TRECHO DO TEXTO
——

Qual é a relação entre sistemas agroflorestais e as mudanças climáticas?


O sistema terrestre - a despeito de alterações profundas na composição de gases estufa na atmosfera e no considerável aumento de emissão do sol nos bilhões de anos desde sua formação - tem mantido seu clima de superfície de modo surpreendentemente estável. Se considerarmos ainda uma grande quantidade de outros fatores no metabolismo geológico do planeta, como vulcanismos, glaciações, etc., fica ainda mais difícil explicar por que os dois vizinhos cósmicos – Vênus, uma sauna sulfúrica ácida, e Marte, um freezer que cheira a ovo podre - não puderam desenvolver tal estabilidade extraordinária como a Terra.


Somente um fator distingue nosso planeta: a vida. Embora ainda não completamente contabilizada nos cálculos do IPCC, nem representada apropriadamente na maioria dos modelos matemáticos que lutam para predizer - como num oráculo computacional - o que vai acontecer no clima nas próximas décadas, a vida tem propriedades de autorregulação únicas, vide a própria temperatura corporal em nossos corpos, mantida nos 37 graus apesar das enormes variações de temperatura ambiental a que estamos submetidos continuamente.


Os elaboradíssimos processos da vida são verdadeiros termostatos inteligentes que respondem a flutuações nas condições climáticas com interferências ativas nos ciclos da água, do carbono e numa grande variedade de processos na superfície que resultam no maravilhoso e confortável planeta azul no qual vivemos.


Ora, a vida - diferentemente de moléculas de CO2 que fluem daqui para outra parte e de volta passivamente ao sabor dos ventos e das correntezas - existe somente nos organismos, superestruturas de carbono, cuja complexidade e sofisticação ainda permanece na sua maior parte desconhecida da humanidade. Este "carbono-vivo" nos organismos processa fluxos de matéria e energia que resultam na estabilização climática local e por decorrência, na somatória do efeito de todos os organismos na biosfera, para a manutenção do planeta habitável.


Onde estão os organismos? Anteriormente em todas as partes da superficie e próximos dela, compondo a densa biosfera. A biosfera intacta manteve sua função reguladora mesmo atravessando cataclismas naturais de grandes proporções. Com o surgimento da tecnociência e a enorme facilitação das engenharias, a humanidade passou a remover, destruir ou substituir os biomas por sistemas humanos, otimizados para suas finalidades específicas. Estas interferências nos "órgãos" do metabolismo climático planetário estão hoje sendo reconhecidas como fatores mais graves no presente curso de alteracões climáticas do que as emissões de poluentes por si mesmas.


Um exemplo acessível que ilustra o efeito da destruição de ecossistemas complexos na sua capacidade de condicionar o clima pode ser encontrado no caso de um alcoólatra que ingere uma substância tóxica, a qual seu fígado processa e expele num metabolismo complicado e custoso. O poluente tóxico análogo seriam os gases que liberamos na atmosfera, e o fígado análogo que poderia lidar com estes gases e recobrar o equilíbrio orgânico seriam os ecossistemas nativos.

——

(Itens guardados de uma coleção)
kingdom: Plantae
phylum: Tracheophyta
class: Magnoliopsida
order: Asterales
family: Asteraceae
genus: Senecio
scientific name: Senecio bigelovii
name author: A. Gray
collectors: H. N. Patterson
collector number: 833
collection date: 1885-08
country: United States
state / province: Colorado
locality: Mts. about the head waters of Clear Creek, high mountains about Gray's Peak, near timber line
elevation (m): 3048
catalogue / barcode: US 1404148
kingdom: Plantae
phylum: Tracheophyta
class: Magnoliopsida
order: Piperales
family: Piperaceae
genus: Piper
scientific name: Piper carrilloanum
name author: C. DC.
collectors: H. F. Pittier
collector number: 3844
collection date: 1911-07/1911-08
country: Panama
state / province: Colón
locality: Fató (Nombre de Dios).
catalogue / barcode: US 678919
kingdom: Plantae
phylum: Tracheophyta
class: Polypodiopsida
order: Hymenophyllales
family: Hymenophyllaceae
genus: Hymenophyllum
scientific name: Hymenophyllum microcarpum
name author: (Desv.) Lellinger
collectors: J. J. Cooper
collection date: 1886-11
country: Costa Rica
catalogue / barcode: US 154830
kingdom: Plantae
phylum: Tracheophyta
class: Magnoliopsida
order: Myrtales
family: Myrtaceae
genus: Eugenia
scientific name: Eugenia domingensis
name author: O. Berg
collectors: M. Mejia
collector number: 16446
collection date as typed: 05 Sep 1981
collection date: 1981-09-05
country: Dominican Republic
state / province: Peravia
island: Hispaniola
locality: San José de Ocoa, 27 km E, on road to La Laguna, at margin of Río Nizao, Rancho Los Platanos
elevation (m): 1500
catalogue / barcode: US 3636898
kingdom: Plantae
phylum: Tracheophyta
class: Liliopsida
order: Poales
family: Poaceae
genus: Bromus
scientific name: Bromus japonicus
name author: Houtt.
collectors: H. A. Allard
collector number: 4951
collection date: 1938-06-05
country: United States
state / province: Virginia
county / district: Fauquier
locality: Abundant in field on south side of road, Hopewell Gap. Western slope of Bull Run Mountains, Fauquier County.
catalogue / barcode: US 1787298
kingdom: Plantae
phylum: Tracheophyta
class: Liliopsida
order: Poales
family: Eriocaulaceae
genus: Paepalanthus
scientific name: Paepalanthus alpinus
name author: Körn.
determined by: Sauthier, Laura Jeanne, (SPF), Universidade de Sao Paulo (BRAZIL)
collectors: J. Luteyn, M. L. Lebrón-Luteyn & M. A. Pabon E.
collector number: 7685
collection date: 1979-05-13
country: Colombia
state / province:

——

EXERCÍCIO BREVE A
Transcreva do texto sobre a estabilidade do clima da Terra a passagem que começa nas palavras "Qual é a relação" e termina depois das palavras "como a Terra.".
EXERCÍCIO BREVE B
Reproduza fielmente as linhas dos registros, a partir da que contém "scientific name: Bromus japonicus" até a que contém "country: Colombia", incluindo ambas.

RESPOSTA A
Qual é a relação entre sistemas agroflorestais e as mudanças climáticas?


O sistema terrestre - a despeito de alterações profundas na composição de gases estufa na atmosfera e no considerável aumento de emissão do sol nos bilhões de anos desde sua formação - tem mantido seu clima de superfície de modo surpreendentemente estável. Se considerarmos ainda uma grande quantidade de outros fatores no metabolismo geológico do planeta, como vulcanismos, glaciações, etc., fica ainda mais difícil explicar por que os dois vizinhos cósmicos – Vênus, uma sauna sulfúrica ácida, e Marte, um freezer que cheira a ovo podre - não puderam desenvolver tal estabilidade extraordinária como a Terra.

RESPOSTA B
scientific name: Bromus japonicus
name author: Houtt.
collectors: H. A. Allard
collector number: 4951
collection date: 1938-06-05
country: United States
state / province: Virginia
county / district: Fauquier
locality: Abundant in field on south side of road, Hopewell Gap. Western slope of Bull Run Mountains, Fauquier County.
catalogue / barcode: US 1787298
kingdom: Plantae
phylum: Tracheophyta
class: Liliopsida
order: Poales
family: Eriocaulaceae
genus: Paepalanthus
scientific name: Paepalanthus alpinus
name author: Körn.
determined by: Sauthier, Laura Jeanne, (SPF), Universidade de Sao Paulo (BRAZIL)
collectors: J. Luteyn, M. L. Lebrón-Luteyn & M. A. Pabon E.
collector number: 7685
collection date: 1979-05-13
country: Colombia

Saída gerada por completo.